Reproduce exactly the lines from the one containing "rigorous safety and" through the last line of the records below, both included, and nothing else.

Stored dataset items
--
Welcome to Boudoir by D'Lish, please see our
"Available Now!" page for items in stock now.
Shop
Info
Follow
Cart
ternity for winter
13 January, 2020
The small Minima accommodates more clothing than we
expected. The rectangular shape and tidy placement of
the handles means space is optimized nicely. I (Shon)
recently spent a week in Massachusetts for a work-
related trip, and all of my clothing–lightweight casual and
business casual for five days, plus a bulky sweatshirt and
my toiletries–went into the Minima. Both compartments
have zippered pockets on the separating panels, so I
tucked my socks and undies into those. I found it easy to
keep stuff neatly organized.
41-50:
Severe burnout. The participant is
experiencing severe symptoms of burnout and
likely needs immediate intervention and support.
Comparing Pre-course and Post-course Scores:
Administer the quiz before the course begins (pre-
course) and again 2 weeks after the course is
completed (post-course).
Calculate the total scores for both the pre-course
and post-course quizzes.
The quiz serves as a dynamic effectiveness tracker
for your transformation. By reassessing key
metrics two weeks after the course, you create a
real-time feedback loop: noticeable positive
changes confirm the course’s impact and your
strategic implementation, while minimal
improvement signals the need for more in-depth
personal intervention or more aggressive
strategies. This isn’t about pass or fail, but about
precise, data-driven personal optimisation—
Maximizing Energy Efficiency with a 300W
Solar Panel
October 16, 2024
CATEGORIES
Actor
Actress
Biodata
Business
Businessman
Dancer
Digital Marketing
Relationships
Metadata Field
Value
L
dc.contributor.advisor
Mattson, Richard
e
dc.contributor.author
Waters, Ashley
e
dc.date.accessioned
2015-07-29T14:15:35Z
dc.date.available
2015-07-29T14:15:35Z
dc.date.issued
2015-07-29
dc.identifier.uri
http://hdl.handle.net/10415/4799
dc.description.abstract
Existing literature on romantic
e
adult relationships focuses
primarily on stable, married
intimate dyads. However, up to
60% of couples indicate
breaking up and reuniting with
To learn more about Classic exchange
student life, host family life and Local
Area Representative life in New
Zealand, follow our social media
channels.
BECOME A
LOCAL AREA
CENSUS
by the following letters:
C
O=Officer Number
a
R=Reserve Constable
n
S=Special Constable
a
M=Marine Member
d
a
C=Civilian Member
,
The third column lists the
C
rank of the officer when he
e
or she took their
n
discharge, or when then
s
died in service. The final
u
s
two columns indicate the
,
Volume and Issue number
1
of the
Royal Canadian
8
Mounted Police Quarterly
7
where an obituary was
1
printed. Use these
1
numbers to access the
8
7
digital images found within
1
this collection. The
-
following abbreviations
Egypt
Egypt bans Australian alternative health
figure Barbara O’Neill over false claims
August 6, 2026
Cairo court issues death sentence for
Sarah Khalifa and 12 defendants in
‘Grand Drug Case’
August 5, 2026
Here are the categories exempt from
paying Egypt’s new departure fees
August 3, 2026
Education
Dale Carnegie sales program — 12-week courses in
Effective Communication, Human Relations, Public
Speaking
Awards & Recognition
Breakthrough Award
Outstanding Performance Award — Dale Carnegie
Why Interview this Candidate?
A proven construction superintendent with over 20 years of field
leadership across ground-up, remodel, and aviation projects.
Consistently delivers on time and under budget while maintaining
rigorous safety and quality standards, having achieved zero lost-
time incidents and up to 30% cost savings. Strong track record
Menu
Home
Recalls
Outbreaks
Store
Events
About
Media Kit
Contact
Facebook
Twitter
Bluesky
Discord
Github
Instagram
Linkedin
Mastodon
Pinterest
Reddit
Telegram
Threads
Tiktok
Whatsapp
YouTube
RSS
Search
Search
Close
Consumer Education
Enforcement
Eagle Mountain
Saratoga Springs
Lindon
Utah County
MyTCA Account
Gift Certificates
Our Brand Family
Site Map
--
» **RESPONSE**
rigorous safety and quality standards, having achieved zero lost-
time incidents and up to 30% cost savings. Strong track record
Menu
Home
Recalls
Outbreaks
Store
Events
About
Media Kit
Contact
Facebook
Twitter
Bluesky
Discord
Github
Instagram
Linkedin
Mastodon
Pinterest
Reddit
Telegram
Threads
Tiktok
Whatsapp
YouTube
RSS
Search
Search
Close
Consumer Education
Enforcement
Eagle Mountain
Saratoga Springs
Lindon
Utah County
MyTCA Account
Gift Certificates
Our Brand Family
Site Map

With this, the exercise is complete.